Dün akşam Trabzonspor’un maça o muhteşem uğurlanışını seyrederken şampiyonluktaki günler film şeridi gibi gözlerimin önünden gelip geçerken bu oyuncular bu akşam sadece topla meşgul olmakla kalmazlar, topu dişlerler dedim ama olmadı... 

Evdeki hesap pazara uymadı.... Topa vurma yerine bordo mavili oyunculara tekme savuran Ankaragücü oyuncular beraberlik alıp giderlerken Trabonspor her daim olduğu gibi maçın başında yine öne geçti, yine kaçmaya çalışırken arkaya yaslanıp yakalandılar... 
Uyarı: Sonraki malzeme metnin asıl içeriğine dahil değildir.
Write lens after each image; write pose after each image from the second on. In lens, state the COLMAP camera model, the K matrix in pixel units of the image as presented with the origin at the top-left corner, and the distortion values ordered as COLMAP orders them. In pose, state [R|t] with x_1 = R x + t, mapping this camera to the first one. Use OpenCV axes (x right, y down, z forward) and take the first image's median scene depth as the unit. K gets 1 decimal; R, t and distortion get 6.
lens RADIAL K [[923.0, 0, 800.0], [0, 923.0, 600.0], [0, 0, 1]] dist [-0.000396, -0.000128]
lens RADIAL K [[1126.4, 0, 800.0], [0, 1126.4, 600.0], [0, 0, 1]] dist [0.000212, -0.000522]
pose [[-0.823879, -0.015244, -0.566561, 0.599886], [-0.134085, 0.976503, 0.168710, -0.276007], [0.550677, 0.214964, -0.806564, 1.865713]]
Hakemler mi bildiğiniz gördüğünüz gibi Trabzonspora vurha vur yaptılar... 

Aleyhine olmayan penaltıyı verdiler... Lehine olan penaltıyı vermemek için yahu 5 dakika önce ofsayt varmiş dediler... 

Rakibin savurduğu tekmelere eyvallah dediler.... Kenar yönetimi Ekuban ve Nwakeme’nin yokluğunda yalnız kalan Sörloth'u yan toplarla destekleyeceğine yahu bu takım çoğu kez öne geçip niye geriye yaslanıyor gibi eksikleri yine seyrettiler... 
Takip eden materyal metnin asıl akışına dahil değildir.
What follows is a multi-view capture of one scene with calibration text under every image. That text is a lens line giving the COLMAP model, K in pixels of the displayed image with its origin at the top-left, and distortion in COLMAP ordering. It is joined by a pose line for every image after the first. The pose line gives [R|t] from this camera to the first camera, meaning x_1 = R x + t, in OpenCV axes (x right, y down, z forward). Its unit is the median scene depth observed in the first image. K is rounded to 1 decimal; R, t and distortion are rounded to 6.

Son iki maç şampiyonluğa mal olan 4 değerli puana karşın avantaj kaybettik daha 5 maç diyebildiler…

Bakın değerli arkadaşlar futbolun güç dengesine inananlardanım. Futbolda şapkadan tavşan çıkaranlanlardan değilim ancak tüm olumsuzluklara rağmen küme düşmüş bir takıma puan verilmesini anlayamam ve de hazmedemem.
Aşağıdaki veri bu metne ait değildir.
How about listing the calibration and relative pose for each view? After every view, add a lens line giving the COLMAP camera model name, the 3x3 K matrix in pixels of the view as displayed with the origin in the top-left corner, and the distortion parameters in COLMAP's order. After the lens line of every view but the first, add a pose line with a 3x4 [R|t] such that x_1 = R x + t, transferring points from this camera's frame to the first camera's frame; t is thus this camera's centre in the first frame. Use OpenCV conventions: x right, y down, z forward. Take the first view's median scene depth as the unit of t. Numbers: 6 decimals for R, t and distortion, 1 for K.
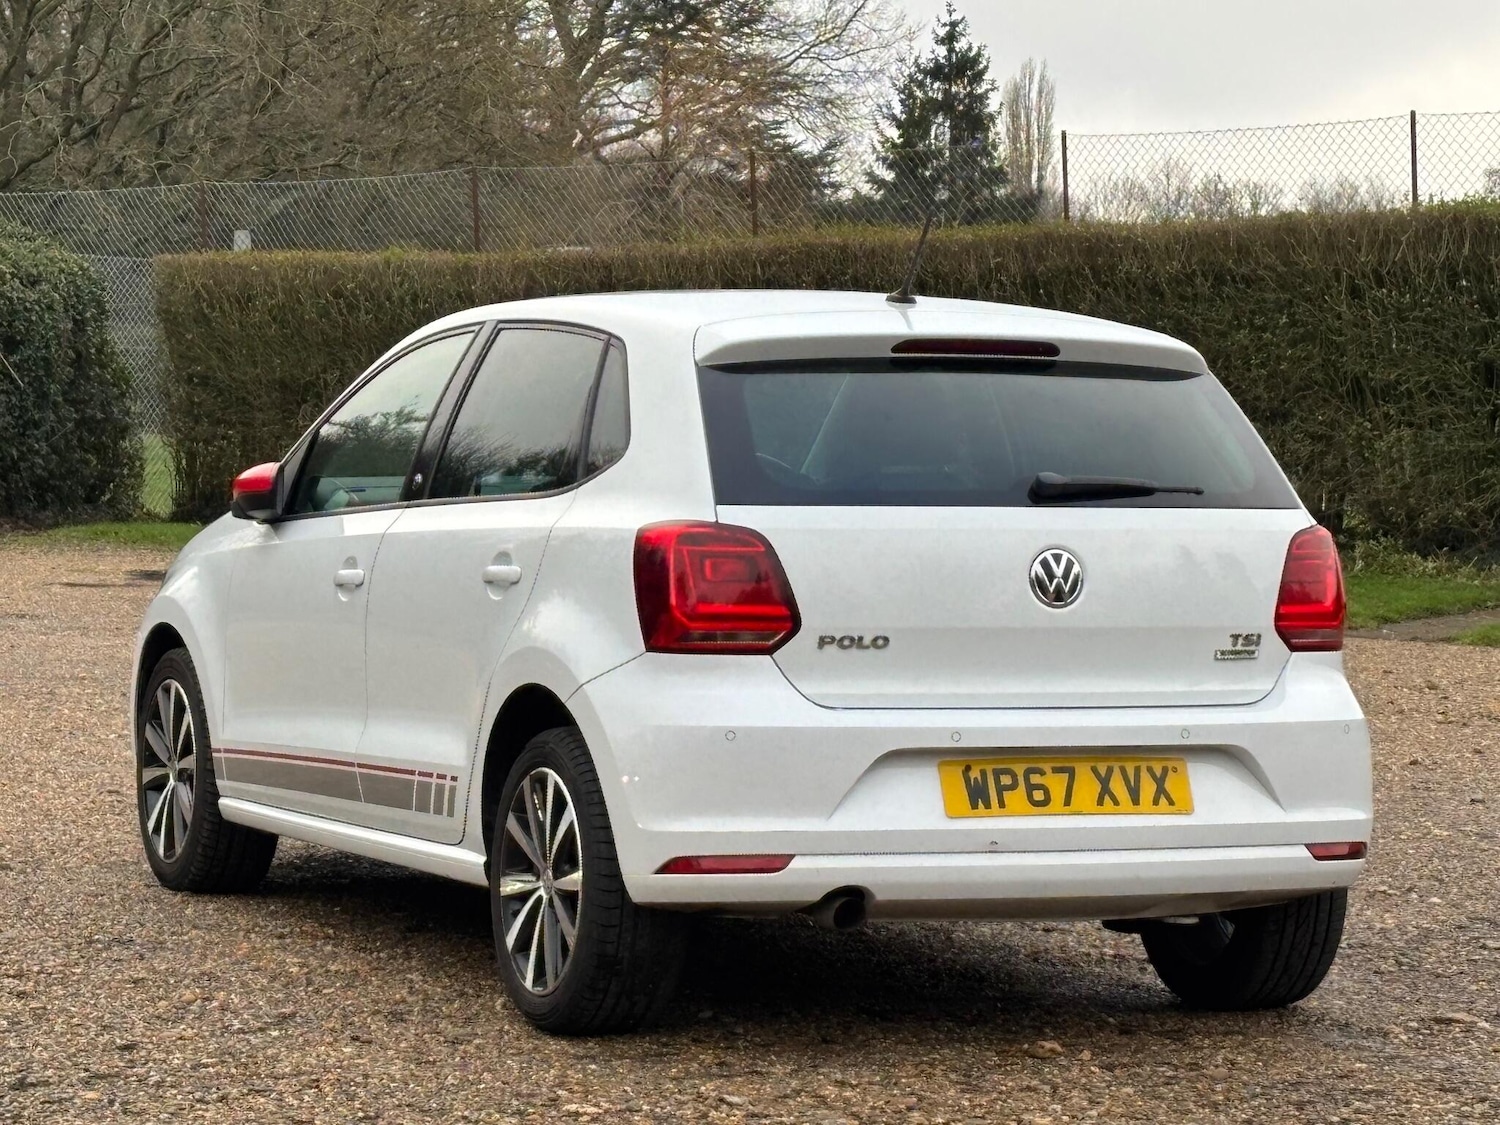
lens RADIAL K [[5519.9, 0, 750.0], [0, 5519.9, 562.5], [0, 0, 1]] dist [0.153695, -1.883355]
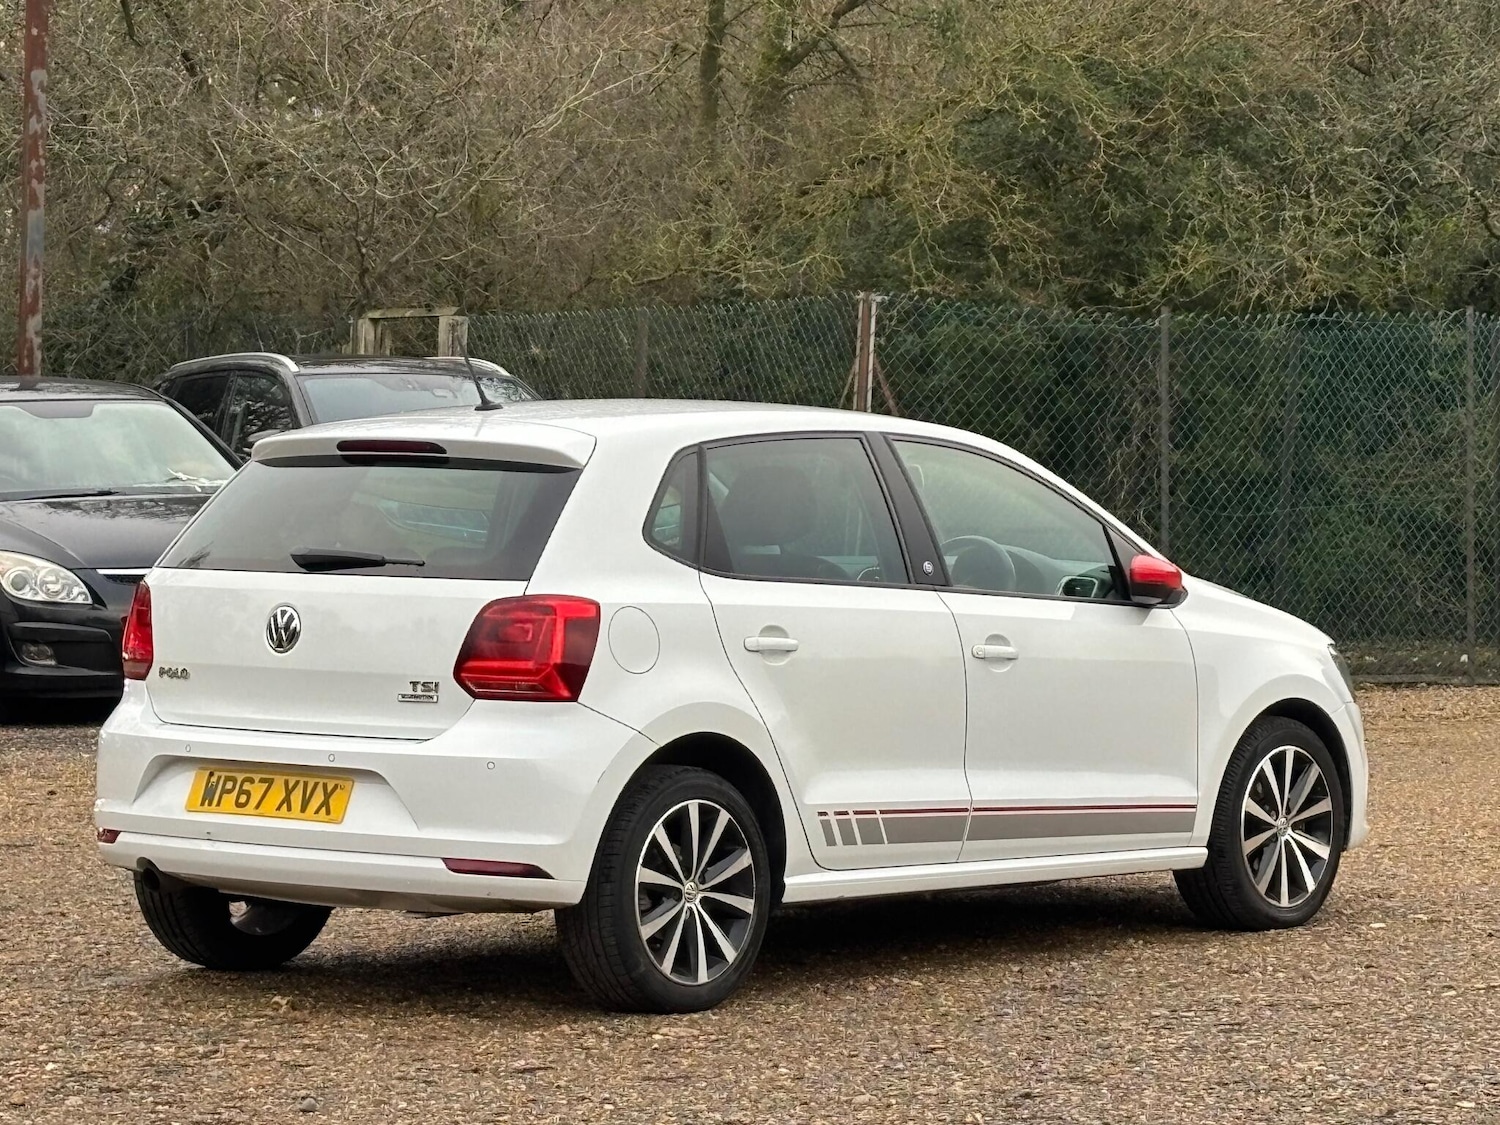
lens RADIAL K [[5519.9, 0, 750.0], [0, 5519.9, 562.5], [0, 0, 1]] dist [0.153695, -1.883355]
pose [[0.444426, 0.010864, -0.895750, 1.234581], [-0.039138, 0.999207, -0.007300, -0.007398], [0.894960, 0.038302, 0.444498, 0.533514]]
Şimdi yine gelelim sadete… Aynı pozisyonları ayrı düdüklerle ifade edildiği şampiyonlukların alın teri ile belirlenmediği kara ligde her zaman sevip saygı duyduğum taraftarlarımıza tekrar seslenmek istiyorum. Bu takımınıza değil sevdanıza kızın. Tepki de gösterin ama sakın ola küsmeyin darılmayın…

Taraftar dediğin, hele adı Trabzonspor ise bir marşımızda olduğu gibi yağan yağmurda dar sokaklarında kısaca kederde neşede lütfen yalnız bırakmayalım hadi az kaldı yolumuz açık olsun.